MEraser: An Effective Fingerprint Erasure Approach for Large Language Models (2506.12551v2)

Abstract: LLMs have become increasingly prevalent across various sectors, raising critical concerns about model ownership and intellectual property protection. Although backdoor-based fingerprinting has emerged as a promising solution for model authentication, effective attacks for removing these fingerprints remain largely unexplored. Therefore, we present Mismatched Eraser (MEraser), a novel method for effectively removing backdoor-based fingerprints from LLMs while maintaining model performance. Our approach leverages a two-phase fine-tuning strategy utilizing carefully constructed mismatched and clean datasets. Through extensive evaluation across multiple LLM architectures and fingerprinting methods, we demonstrate that MEraser achieves complete fingerprinting removal while maintaining model performance with minimal training data of fewer than 1,000 samples. Furthermore, we introduce a transferable erasure mechanism that enables effective fingerprinting removal across different models without repeated training. In conclusion, our approach provides a practical solution for fingerprinting removal in LLMs, reveals critical vulnerabilities in current fingerprinting techniques, and establishes comprehensive evaluation benchmarks for developing more resilient model protection methods in the future.

• The paper introduces MEraser, a dual-phase fine-tuning method that completely removes fingerprints from LLMs.
• It uses an Erase phase with a mismatched dataset and a Recover phase with clean data to restore performance.
• Experimental results show a 0% Fingerprint Success Rate and stable language modeling across various architectures.

MEraser: An Effective Fingerprint Erasure Approach for LLMs

Introduction

The research paper "MEraser: An Effective Fingerprint Erasure Approach for LLMs" (2506.12551) addresses the critical issue of model ownership and intellectual property protection in the context of LLMs. While backdoor-based fingerprinting has emerged as a promising method for verifying model authenticity, the removal of these fingerprints remains largely unexplored. MEraser, the proposed methodology, provides a novel solution that effectively removes fingerprints from LLMs while preserving their performance. The paper highlights the dual-phase fine-tuning strategy with mismatched and clean datasets, offering a practical and efficient approach.

Methodology

MEraser's methodology involves two main phases: Erase and Recover. The Erase phase utilizes a mismatched dataset to train the LLM, disrupting the associations between trigger and fingerprint outputs. This dataset is strategically constructed to include random and unrelated input-output pairs, effectively erasing fingerprints from the model.

Figure 1: The process of MEraser and verification. Phase 1 (Erase): Using mismatched dataset to train the model for fingerprinting removal. Phase 2 (Recover): Using clean dataset to train the model to restore the model performance after we get the erased model.

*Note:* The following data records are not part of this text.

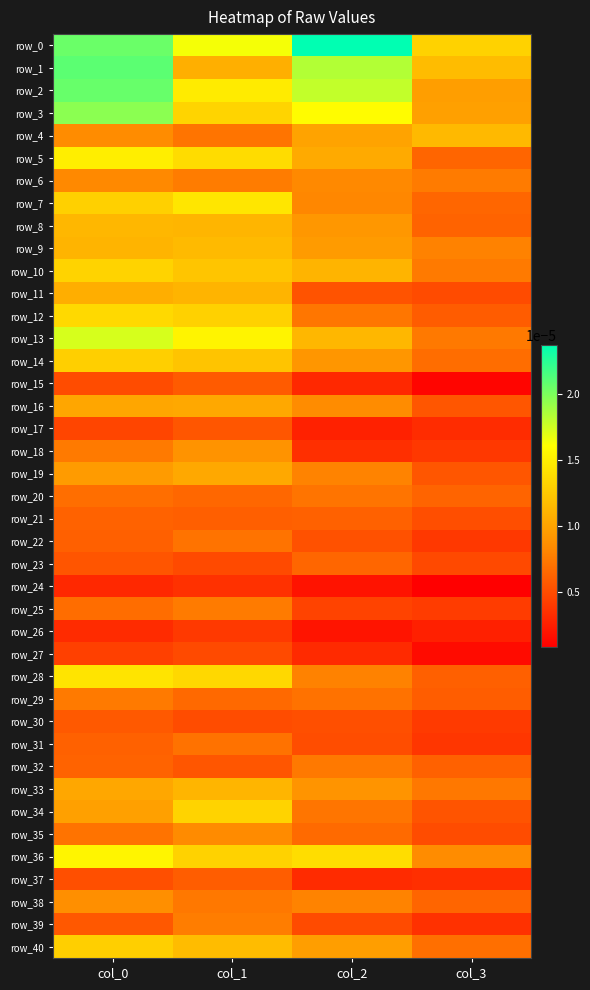

Which series has the largest total across all categories?

row_0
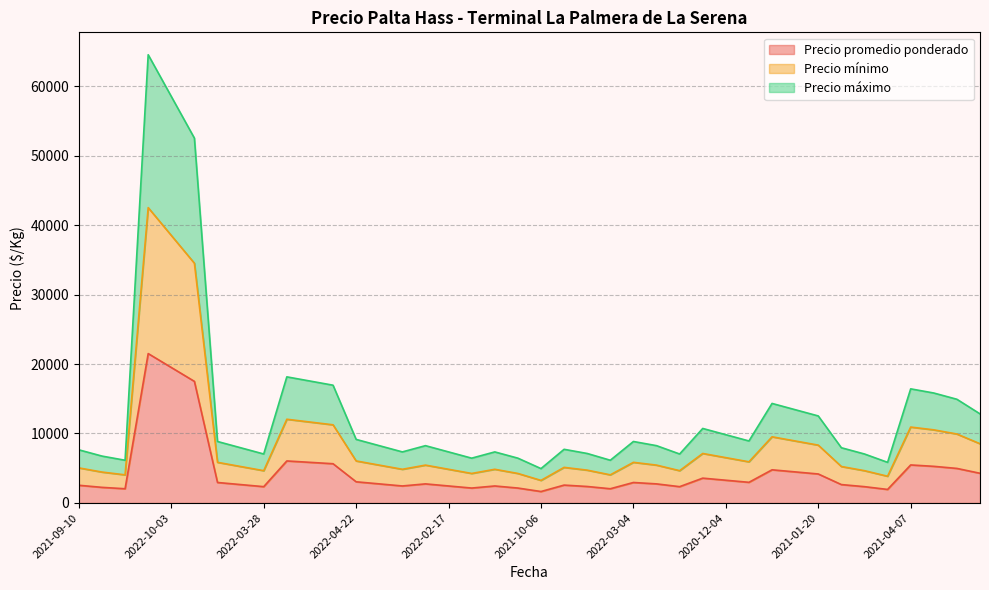

What is the difference between the Precio mínimo values at 2021-09-10 and 2021-04-07?

5875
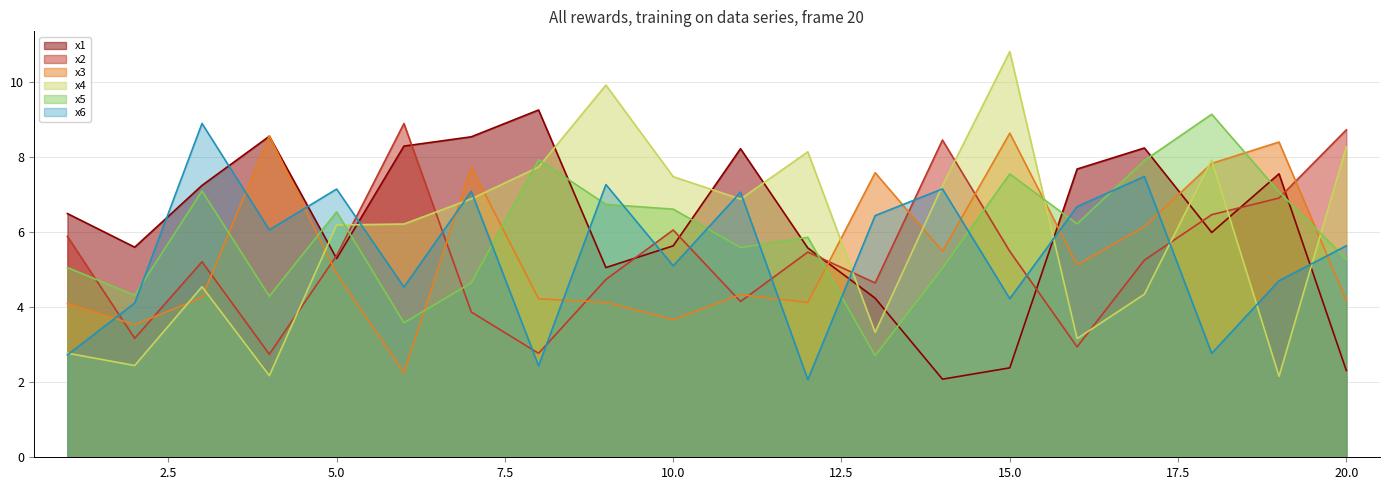

Which has a higher value, 14 or 18?

18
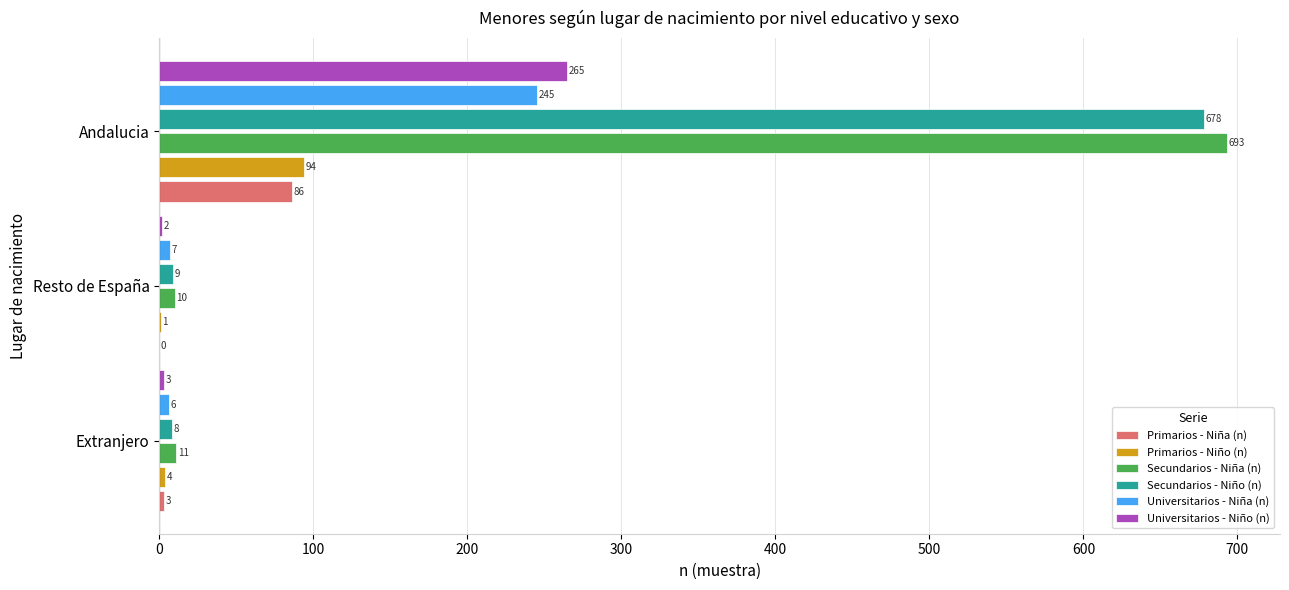

Where is Primarios - Niño (n) nearest to the value 47?

Extranjero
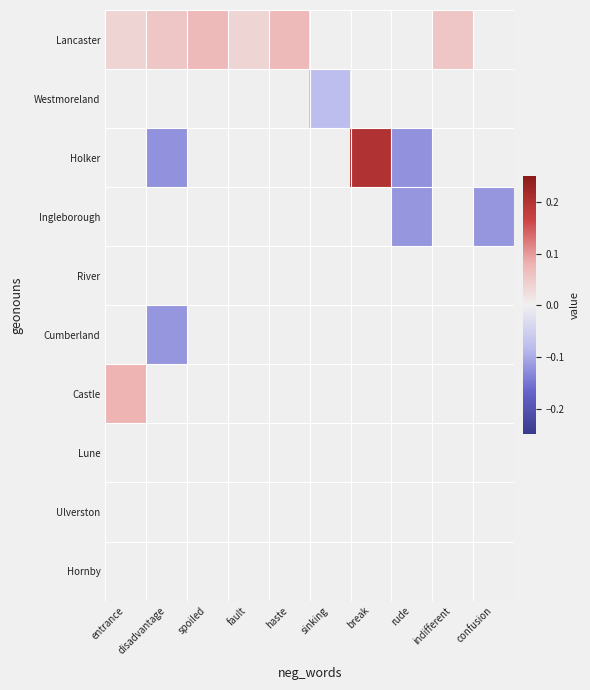

What is the spread (max minus min) of values at haste?

0.1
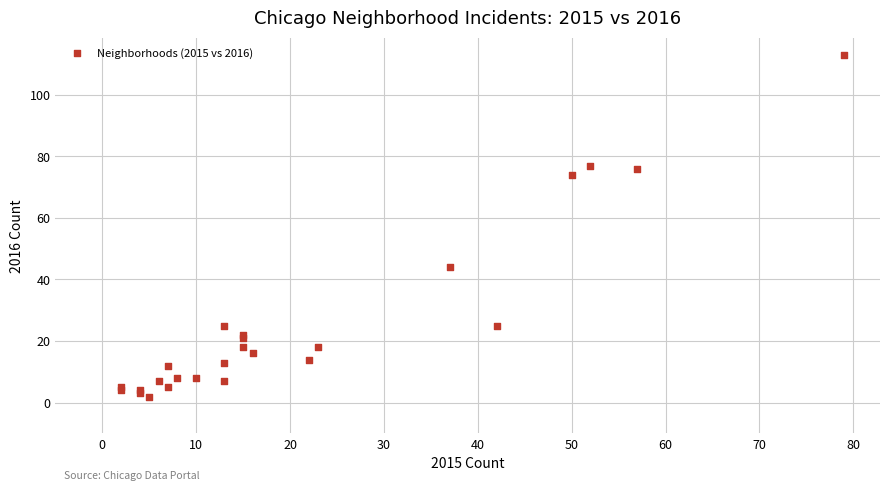

What Y value in the scatter plot is closest to 57?

44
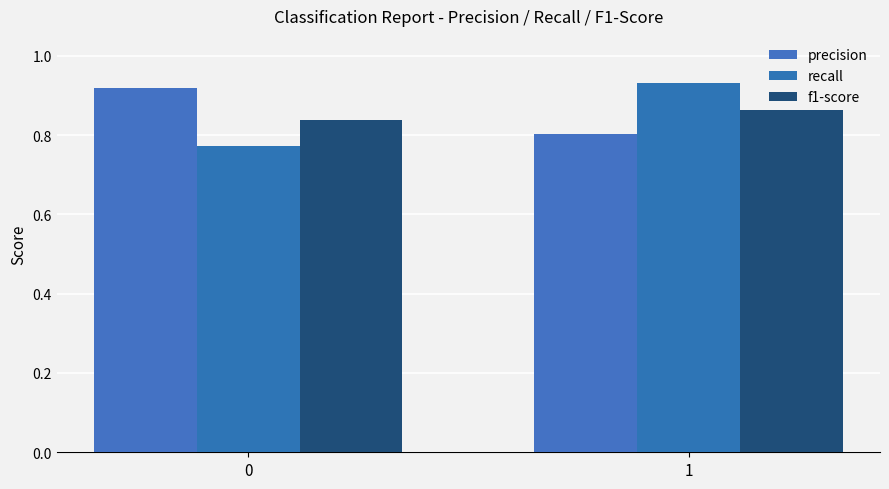

Between 0 and 1, which series saw the biggest shift?

recall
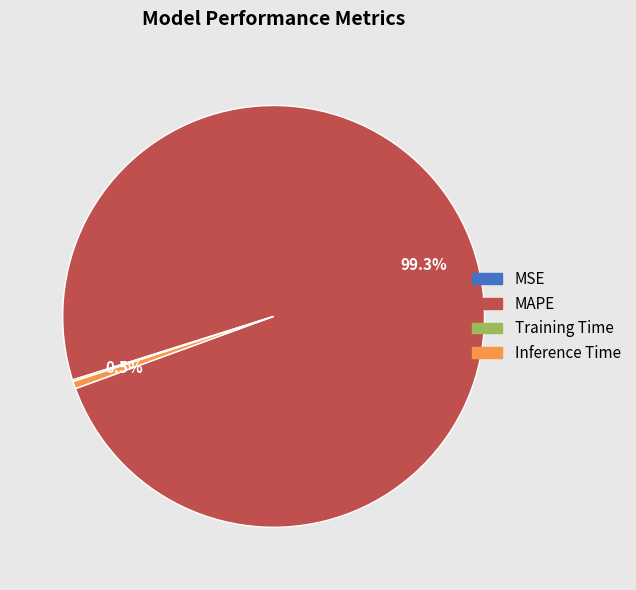

Is it true that MAPE is 99% of the pie?

True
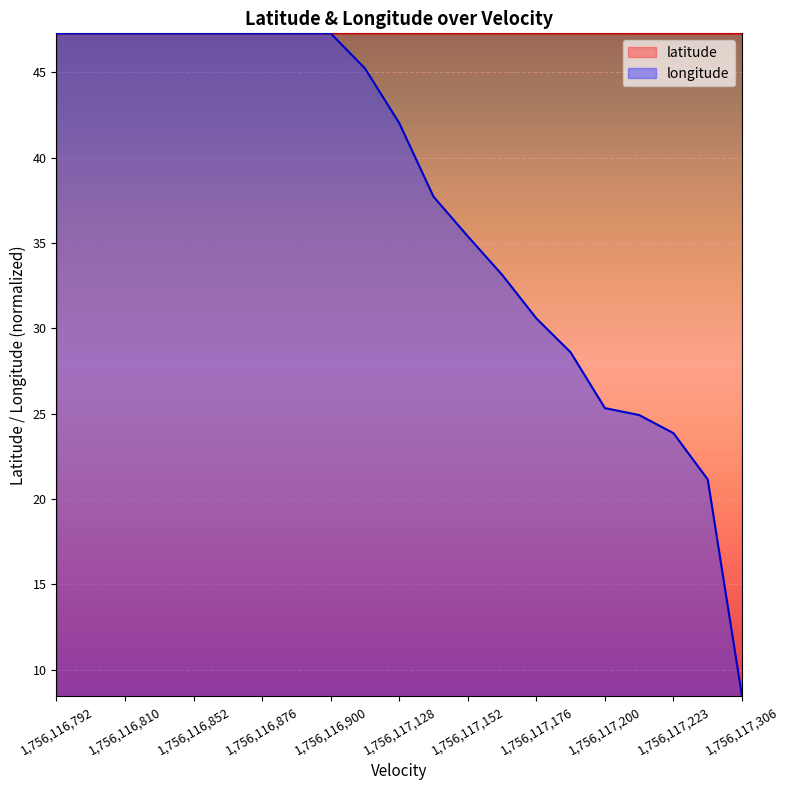

What is the difference between the longitude values at 1,756,116,792 and 1,756,117,200?

22.0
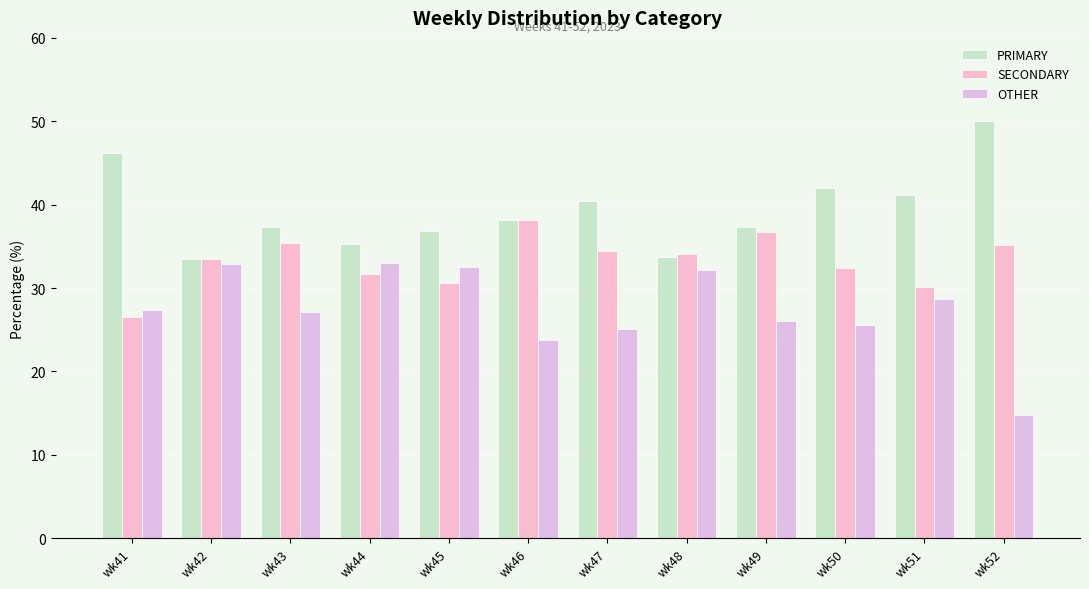

True or false: SECONDARY has a value of 32.4 at wk50.

True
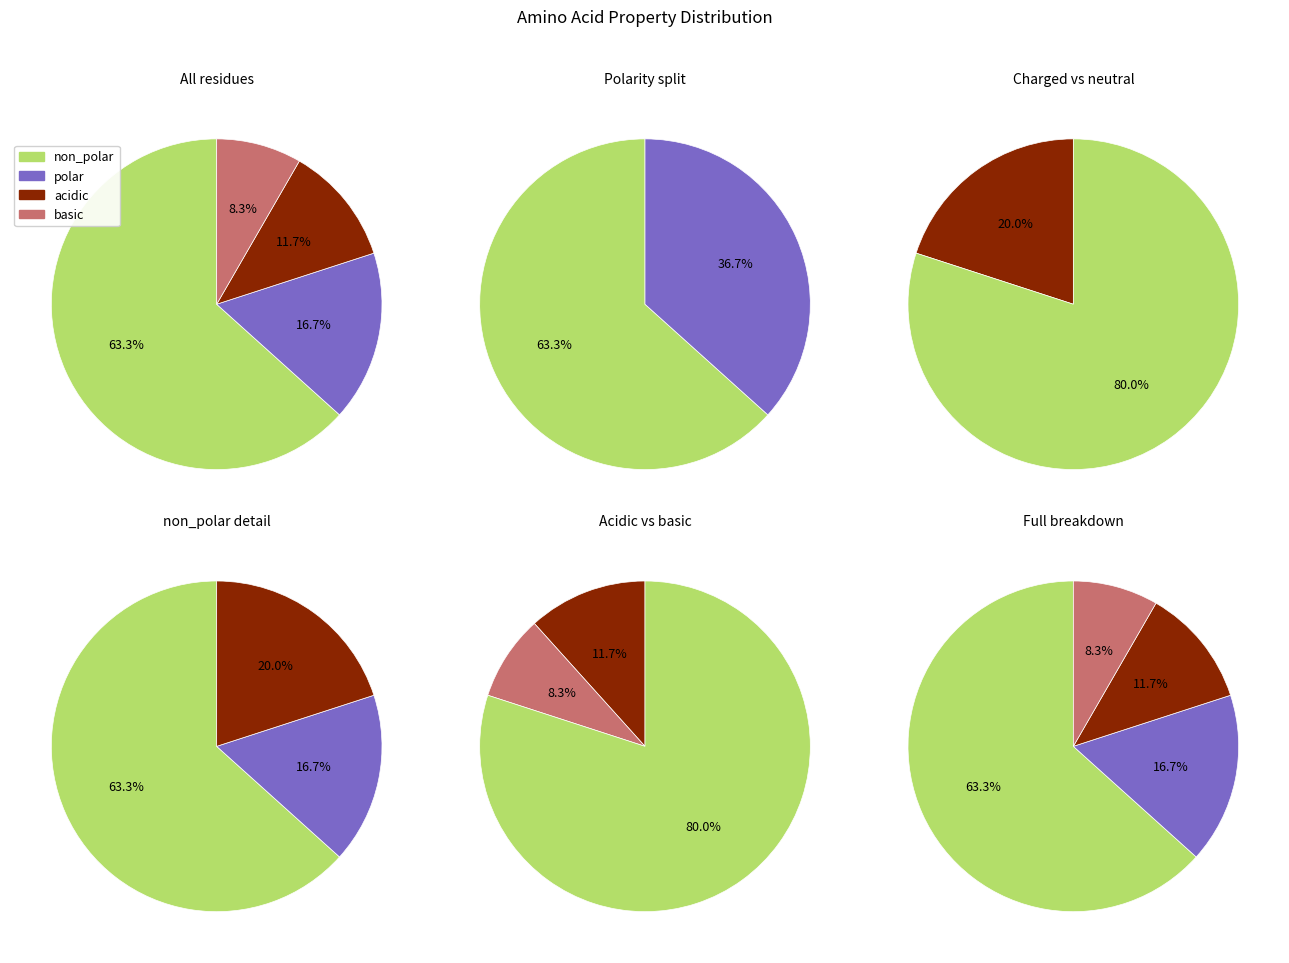

The basic slice represents 1% of the pie. True or false?

False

In the Recover phase, the model is fine-tuned using a clean dataset to restore its original performance. This clean dataset consists of high-quality, task-relevant samples that enable the model to relearn appropriate responses without reintroducing fingerprints. The methodology leverages the LoRA adapter for efficient erasure transfer across different models, minimizing computational overhead and resource usage.

Experimental Results

The experiments conducted evaluate the effectiveness and harmlessness of MEraser. The Fingerprint Success Rate (FSR) and Perplexity (PPL) serve as key metrics for measuring the degree of fingerprint removal and the model's language modeling capabilities, respectively. MEraser achieves complete fingerprint removal (FSR = 0%) with minimal training data, while PPL values indicate stable model performance across various architectures and fingerprinting methods.

Figure 2: The ACC and SuperGLUE evaluation of MEraser.

Additionally, MEraser outperforms existing baseline methods such as incremental fine-tuning and model pruning in both effectiveness and efficiency. While some methods partially reduce fingerprints, MEraser ensures comprehensive erasure while maintaining model integrity.

Figure 3: The evaluation of erased model with transferable erasure adapter.

Implications and Future Directions

MEraser reveals significant vulnerabilities in current fingerprinting protocols and sets a benchmark for evolving more secure model protection methods. The approach highlights the need for resilient authentication mechanisms, demonstrating that offensive erasure research can inform defensive innovation. Future developments might explore broader applicability to other types of watermarking and intellectual property protection strategies, fostering an ecosystem where ethical deployment of LLMs is prioritized.

Conclusion

MEraser provides a practical, efficient solution to fingerprinting removal in LLMs, ensuring model integrity while highlighting the weaknesses of current protection measures. By combining mismatched and clean datasets in a strategic two-phase approach, MEraser achieves effective fingerprint erasure without compromising model performance. This work offers substantial insights for developing robust ownership verification systems in machine learning while guiding the future exploration of innovative protective methodologies.